Finalement, j'ai décidé de décaper toute la peinture. Elle était vraiment trop fragile, et je pense que j'aurais eu plein de problèmes pour le masquage et la patine à suivre. Pour ce faire, j'ai utilisé du diluant tamiya "lacquer thinner". Ca marche impeccable et ça n'abime pas le plastique (contrairement au diluant cellulosique, beaucoup plus agressif).

Je pense ensuite passer une couche d'apprêt. Peut-être du Mr Surfacer 1000. Il faut que je fasse des essais. La paille de fer me semble aussi une bonne solution mais j'ai un peu peur de faire disparaître le rivetage. Par rapport au temps passé sur les effets de tôle et le rivetage, je peux bien me permettre quelques heures supplémentaires pour la peinture. Je suis déjà bien content d'avoir trouvé le produit permettant de décaper l'alclad.

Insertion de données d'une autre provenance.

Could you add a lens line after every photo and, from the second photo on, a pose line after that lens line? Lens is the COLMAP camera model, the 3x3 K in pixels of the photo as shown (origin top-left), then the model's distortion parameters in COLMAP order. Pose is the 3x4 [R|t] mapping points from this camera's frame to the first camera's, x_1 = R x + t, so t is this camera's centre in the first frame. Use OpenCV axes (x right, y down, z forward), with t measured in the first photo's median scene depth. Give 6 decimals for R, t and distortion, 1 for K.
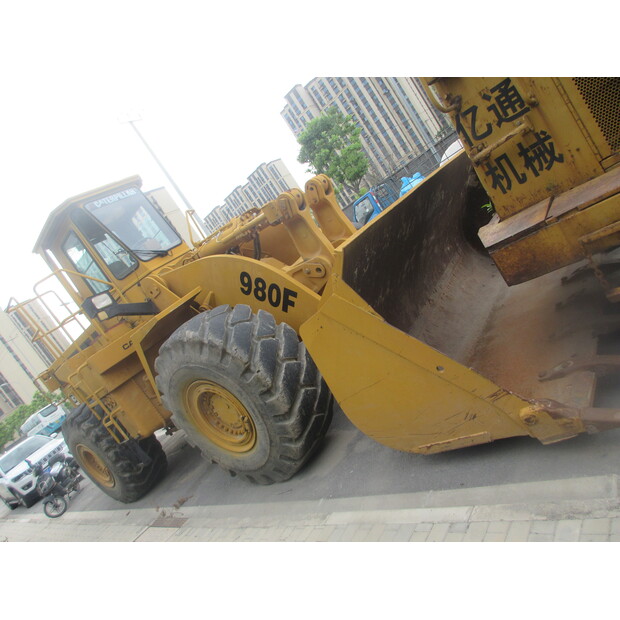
lens RADIAL K [[453.0, 0, 310.0], [0, 453.0, 310.0], [0, 0, 1]] dist [-0.007542, -0.001709]
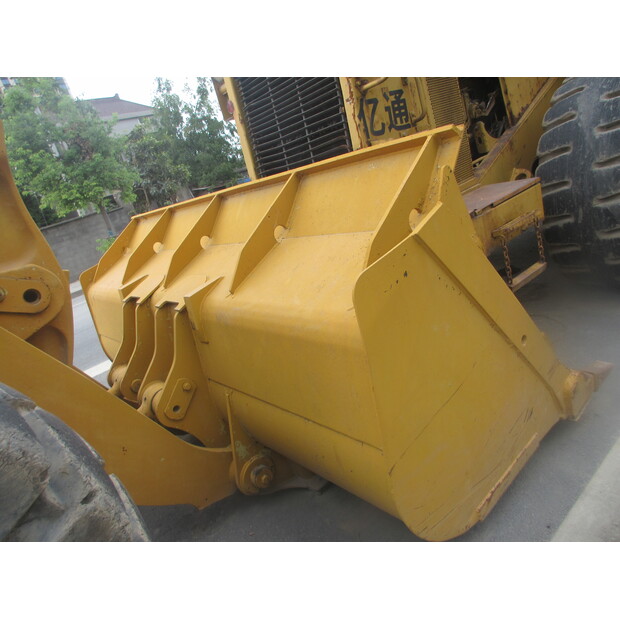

Finalement, j'ai appliqué une couche de Mr surfacer 1200 de manière à favoriser l'accroche de l'alclad. A mon grand soulagement, tous les détails et en particulier le rivetage n'ont pas été atténués par cet apprêt.

Puis une couche de duraluminium et je me suis retrouvé au même point qu'un mois auparavant. Le fini est cependant un peu moins brillant que quand l'alclad est passé directement sur le plastique. Je pense que c'est surtout du au fait que je n'ai pas poli l'apprêt.

Voulant peindre certains panneaux avec une nuance plus foncée, s'en est suivi une séance de masquage. Cette fois, la peinture résiste bien au scotch tamiya, Ouf!

Et voici le résultat après suppression des masques. La première ligne de photos est prise au flash, la deuxième sans.
L'impression visuelle est assez différente selon les cas, la réalité se situant à mi chemin des deux.

Petite précision : je n'ai pas poncé la couche d'apprêt. En le faisant, on obtient certainement un fini plus brillant. Dans mon cas, le fini des mig-19 étant assez terne, je n'en ai pas pris la peine.